Dan’s Biggest Challenge
The biggest challenge I faced in Lascelles Clue’s case is the same as in every habeas case. Habeas cases typically challenge the decisions made by the original defense lawyer, and the law that governs habeas cases affords those lawyers a large amount of latitude. Courts generally do not want to overturn convictions, and The Supreme Court of the United States made it extremely difficult to get a new trial based on the trial lawyer’s ineffectiveness. They said that not only does the lawyer need to be found deficient in accordance with the prevailing standards at the time, but also that the deficiency had a materially damaging effect on the case. That’s a huge burden to overcome. This is because lawyers are given a large degree of deference. Strategic decisions are at the purview of the trial lawyer and to the extent that they omit some strategy in favor of another is not something that courts want to go back and second guess.
But in addition to demonstrating the the lawyer was deficient, it must also be proven that the deficiency caused an unjust conviction. And the reviewing court can decide either one without deciding the other. And so that in and of itself is the challenge for every single case. Plus, you’ve got witnesses that don’t want to cooperate, memories fade, and then there’s the practical consideration that isn’t written down in any case or textbook – but it’s still true – people want convictions to be upheld. Society tends to want to keep people in prison. It’s a sentiment in this country defense lawyer constantly grapple with.
Challenges Going Forward
Going forward, the challenge will be the risk – the risk that if my client loses again, he has to relive that nightmare. Dealing with that reality is a challenge. But in actually trying the case, he is in a better position today than he was 10 years ago. He now has a more formidable defense to be presented than he had available to him in the past. And, given the passage of time, the prosecution’s case wouldn’t be as strong as it was back then, and even back then it wasn’t that strong.
How Are We Changing the System?
A typical problem with habeas cases is that a significant amount of time has passed between the underlying conviction and the habeas case.The intervening time may or may not have seen positive changes in the criminal justice system.

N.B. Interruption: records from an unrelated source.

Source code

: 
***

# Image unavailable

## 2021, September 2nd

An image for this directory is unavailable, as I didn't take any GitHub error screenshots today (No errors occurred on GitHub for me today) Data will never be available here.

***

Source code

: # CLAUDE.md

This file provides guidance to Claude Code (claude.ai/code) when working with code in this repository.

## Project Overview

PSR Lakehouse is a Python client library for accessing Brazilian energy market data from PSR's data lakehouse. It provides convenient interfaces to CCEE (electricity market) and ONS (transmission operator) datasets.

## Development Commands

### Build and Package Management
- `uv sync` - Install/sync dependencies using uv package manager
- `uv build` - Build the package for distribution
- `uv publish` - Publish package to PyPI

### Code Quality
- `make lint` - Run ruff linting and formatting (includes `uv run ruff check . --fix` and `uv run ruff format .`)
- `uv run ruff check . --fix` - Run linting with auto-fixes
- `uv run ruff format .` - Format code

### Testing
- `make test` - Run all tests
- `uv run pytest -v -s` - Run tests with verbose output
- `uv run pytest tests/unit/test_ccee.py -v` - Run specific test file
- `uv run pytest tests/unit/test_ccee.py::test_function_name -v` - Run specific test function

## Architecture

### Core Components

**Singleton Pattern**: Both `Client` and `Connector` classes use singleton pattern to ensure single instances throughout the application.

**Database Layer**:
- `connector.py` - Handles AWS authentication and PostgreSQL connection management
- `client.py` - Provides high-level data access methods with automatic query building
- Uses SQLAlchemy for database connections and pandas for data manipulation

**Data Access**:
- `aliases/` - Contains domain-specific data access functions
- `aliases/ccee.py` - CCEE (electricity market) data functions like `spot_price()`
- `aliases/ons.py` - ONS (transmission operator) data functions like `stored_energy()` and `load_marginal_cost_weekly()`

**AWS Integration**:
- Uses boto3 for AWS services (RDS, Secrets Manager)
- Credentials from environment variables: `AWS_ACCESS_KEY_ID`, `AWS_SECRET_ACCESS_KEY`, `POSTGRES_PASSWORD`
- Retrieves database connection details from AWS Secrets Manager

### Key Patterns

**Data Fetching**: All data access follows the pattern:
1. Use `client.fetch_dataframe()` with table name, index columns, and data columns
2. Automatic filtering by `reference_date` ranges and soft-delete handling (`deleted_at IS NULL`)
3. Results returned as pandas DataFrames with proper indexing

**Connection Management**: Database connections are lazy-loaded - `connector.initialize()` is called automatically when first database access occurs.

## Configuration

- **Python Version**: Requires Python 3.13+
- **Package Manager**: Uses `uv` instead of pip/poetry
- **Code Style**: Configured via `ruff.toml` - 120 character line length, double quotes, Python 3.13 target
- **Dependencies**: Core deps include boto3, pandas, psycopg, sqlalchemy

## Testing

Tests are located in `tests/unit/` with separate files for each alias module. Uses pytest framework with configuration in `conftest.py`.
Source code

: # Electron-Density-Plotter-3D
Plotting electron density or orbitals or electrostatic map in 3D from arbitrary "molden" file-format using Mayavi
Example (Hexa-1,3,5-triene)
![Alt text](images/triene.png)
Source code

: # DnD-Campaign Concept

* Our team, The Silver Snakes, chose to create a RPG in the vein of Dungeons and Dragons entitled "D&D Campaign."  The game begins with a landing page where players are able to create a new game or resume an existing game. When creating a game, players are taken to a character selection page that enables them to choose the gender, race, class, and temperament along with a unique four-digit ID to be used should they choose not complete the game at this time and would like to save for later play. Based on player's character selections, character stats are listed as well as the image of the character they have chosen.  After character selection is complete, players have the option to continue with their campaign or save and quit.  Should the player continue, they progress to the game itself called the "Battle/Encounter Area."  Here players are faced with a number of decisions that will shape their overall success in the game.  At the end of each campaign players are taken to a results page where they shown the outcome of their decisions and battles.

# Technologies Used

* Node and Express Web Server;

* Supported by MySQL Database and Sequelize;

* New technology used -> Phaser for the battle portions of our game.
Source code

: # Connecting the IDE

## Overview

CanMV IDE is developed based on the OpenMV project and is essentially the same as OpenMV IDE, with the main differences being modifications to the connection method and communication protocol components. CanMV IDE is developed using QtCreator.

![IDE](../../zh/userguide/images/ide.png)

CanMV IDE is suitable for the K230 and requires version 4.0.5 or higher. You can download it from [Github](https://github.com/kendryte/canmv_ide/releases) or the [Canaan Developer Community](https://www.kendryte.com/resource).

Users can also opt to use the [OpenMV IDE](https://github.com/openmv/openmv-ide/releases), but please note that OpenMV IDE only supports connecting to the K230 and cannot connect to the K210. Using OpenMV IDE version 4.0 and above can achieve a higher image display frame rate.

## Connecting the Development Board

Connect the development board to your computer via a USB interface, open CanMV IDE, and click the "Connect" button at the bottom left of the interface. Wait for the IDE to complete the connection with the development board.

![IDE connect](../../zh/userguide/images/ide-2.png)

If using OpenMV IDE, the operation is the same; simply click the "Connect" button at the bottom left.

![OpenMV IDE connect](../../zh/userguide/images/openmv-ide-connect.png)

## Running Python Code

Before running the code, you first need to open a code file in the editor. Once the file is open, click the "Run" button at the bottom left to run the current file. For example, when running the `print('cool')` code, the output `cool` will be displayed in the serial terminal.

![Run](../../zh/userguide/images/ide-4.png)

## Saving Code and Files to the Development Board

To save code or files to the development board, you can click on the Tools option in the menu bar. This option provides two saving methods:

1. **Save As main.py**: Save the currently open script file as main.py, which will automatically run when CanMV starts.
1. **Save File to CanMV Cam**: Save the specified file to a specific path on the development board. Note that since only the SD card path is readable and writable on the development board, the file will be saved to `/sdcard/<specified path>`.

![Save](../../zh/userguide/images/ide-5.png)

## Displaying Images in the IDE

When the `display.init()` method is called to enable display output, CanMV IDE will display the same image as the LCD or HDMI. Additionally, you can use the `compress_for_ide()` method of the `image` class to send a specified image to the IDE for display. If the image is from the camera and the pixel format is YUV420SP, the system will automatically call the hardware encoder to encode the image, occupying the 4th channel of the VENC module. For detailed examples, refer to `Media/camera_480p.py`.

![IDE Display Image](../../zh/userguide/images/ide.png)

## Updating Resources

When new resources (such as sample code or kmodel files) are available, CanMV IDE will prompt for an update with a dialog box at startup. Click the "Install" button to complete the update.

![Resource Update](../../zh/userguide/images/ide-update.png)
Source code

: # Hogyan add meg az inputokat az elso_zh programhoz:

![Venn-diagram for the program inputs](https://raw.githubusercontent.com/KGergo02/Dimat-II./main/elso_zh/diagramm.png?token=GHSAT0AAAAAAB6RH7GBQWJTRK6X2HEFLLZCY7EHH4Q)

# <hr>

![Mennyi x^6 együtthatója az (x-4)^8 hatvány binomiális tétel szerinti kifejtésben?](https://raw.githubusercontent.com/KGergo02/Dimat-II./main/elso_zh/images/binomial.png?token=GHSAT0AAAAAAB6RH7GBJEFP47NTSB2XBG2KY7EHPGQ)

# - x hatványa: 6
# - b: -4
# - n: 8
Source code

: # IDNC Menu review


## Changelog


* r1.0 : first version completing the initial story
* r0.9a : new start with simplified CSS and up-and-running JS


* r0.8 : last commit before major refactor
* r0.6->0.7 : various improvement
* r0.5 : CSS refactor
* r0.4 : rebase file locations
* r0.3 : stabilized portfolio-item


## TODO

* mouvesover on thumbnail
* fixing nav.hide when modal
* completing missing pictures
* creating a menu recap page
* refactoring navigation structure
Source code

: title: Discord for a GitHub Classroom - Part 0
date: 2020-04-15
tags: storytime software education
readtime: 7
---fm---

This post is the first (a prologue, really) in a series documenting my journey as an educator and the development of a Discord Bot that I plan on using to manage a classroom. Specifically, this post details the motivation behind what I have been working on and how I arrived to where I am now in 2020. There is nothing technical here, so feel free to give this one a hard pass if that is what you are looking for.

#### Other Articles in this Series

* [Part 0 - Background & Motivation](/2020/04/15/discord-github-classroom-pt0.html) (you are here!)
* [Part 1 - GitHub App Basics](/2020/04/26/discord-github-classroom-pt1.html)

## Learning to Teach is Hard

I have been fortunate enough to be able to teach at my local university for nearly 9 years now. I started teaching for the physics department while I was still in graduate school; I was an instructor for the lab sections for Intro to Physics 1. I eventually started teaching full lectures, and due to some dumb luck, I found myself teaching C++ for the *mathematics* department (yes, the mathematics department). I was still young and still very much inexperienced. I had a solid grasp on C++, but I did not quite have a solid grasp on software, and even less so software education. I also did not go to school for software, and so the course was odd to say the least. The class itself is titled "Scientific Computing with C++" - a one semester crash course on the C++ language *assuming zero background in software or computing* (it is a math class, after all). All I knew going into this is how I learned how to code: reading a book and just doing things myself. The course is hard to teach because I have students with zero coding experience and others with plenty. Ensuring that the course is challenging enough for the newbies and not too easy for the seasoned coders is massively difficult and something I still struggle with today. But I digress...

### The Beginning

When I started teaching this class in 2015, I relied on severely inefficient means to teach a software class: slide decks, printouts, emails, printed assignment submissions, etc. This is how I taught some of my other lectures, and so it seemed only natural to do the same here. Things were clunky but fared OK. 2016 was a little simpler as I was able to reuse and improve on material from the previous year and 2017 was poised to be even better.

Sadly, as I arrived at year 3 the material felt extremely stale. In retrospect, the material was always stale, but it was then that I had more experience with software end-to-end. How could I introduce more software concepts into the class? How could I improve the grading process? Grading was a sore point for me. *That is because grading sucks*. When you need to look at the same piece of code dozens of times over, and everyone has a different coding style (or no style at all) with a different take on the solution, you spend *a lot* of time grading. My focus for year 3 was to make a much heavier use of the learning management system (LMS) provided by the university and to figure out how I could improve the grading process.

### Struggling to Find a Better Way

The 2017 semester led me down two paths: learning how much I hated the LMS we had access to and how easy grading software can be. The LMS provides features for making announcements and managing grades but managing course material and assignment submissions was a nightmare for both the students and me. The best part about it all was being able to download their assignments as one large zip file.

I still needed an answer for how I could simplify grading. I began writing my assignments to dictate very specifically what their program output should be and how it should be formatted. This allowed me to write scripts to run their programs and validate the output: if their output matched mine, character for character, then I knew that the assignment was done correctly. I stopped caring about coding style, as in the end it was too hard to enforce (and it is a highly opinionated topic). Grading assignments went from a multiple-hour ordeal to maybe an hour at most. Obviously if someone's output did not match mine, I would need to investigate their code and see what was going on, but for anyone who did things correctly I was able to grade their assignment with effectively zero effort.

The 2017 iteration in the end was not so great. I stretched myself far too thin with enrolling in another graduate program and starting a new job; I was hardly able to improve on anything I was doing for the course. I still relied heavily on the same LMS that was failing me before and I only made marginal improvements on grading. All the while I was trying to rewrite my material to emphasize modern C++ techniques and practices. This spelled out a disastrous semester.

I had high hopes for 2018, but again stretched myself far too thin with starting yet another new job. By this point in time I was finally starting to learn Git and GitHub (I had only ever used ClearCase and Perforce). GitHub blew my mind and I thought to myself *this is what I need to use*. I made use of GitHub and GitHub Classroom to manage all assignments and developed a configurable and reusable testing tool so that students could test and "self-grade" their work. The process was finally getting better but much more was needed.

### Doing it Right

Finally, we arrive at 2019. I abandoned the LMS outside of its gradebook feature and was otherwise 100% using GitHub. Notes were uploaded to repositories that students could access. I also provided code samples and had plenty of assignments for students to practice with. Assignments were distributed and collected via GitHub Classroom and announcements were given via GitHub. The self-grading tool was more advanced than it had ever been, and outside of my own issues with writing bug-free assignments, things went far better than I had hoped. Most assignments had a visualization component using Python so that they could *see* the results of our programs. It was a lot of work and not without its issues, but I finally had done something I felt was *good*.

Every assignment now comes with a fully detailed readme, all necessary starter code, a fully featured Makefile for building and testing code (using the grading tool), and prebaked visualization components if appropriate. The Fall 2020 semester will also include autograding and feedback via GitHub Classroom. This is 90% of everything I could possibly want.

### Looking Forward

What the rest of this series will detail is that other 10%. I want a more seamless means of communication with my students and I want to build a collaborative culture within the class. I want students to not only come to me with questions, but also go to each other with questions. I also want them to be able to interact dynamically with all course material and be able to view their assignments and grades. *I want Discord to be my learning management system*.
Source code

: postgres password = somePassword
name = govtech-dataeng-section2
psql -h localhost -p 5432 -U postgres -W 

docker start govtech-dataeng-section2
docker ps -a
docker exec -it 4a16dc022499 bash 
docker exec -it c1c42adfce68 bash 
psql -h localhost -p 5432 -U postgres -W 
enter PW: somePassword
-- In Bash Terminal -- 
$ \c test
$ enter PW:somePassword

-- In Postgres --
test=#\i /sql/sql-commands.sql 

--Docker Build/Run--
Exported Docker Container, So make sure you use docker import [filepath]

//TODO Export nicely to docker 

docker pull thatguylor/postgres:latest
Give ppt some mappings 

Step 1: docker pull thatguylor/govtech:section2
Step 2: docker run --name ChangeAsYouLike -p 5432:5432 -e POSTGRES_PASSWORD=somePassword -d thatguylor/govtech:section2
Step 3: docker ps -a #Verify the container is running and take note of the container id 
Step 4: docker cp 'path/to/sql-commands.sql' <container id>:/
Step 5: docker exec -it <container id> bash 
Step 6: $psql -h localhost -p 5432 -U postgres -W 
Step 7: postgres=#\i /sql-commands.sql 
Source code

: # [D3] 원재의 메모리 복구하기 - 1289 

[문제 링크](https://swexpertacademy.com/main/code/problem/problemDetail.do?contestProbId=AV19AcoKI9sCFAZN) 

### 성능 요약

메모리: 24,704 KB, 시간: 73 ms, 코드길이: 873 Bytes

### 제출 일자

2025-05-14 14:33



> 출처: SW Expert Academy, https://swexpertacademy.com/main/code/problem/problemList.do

So, in a case like Marquis Jackson’s, which is 20 years old now, police policy and practice looked very much different then than it might today. Obviously, there are still hurdles that need to be overcome, but these things certainly happened on a larger scale back then. And because cases have been overturned and verdicts have been found to be untrustworthy, I think some police departments have attempted to change their policies and practices for the better. But those flaws still exist. One hopes that they will continue to identify where the problems are and make the appropriate changes.
The same is true with respect to prosecutors. Some prosecutors will now refuse to take cases that in the past they might have prosecuted much more vigorously. But that problem still exists as well. Sometimes prosecutors pursue cases that they shouldn’t. And so, we want to keep making news. We want these cases to get press and get in front of the public so that they understand that just because someone has been arrested does not mean that they are guilty of anything, at all. And hopefully as these cases come in and lawyers successfully correct bad convictions, more positive changes take effect. Not only are we trying to bring justice to the individual that was wrongfully accused or convicted, but we’re trying to bring justice to the system itself.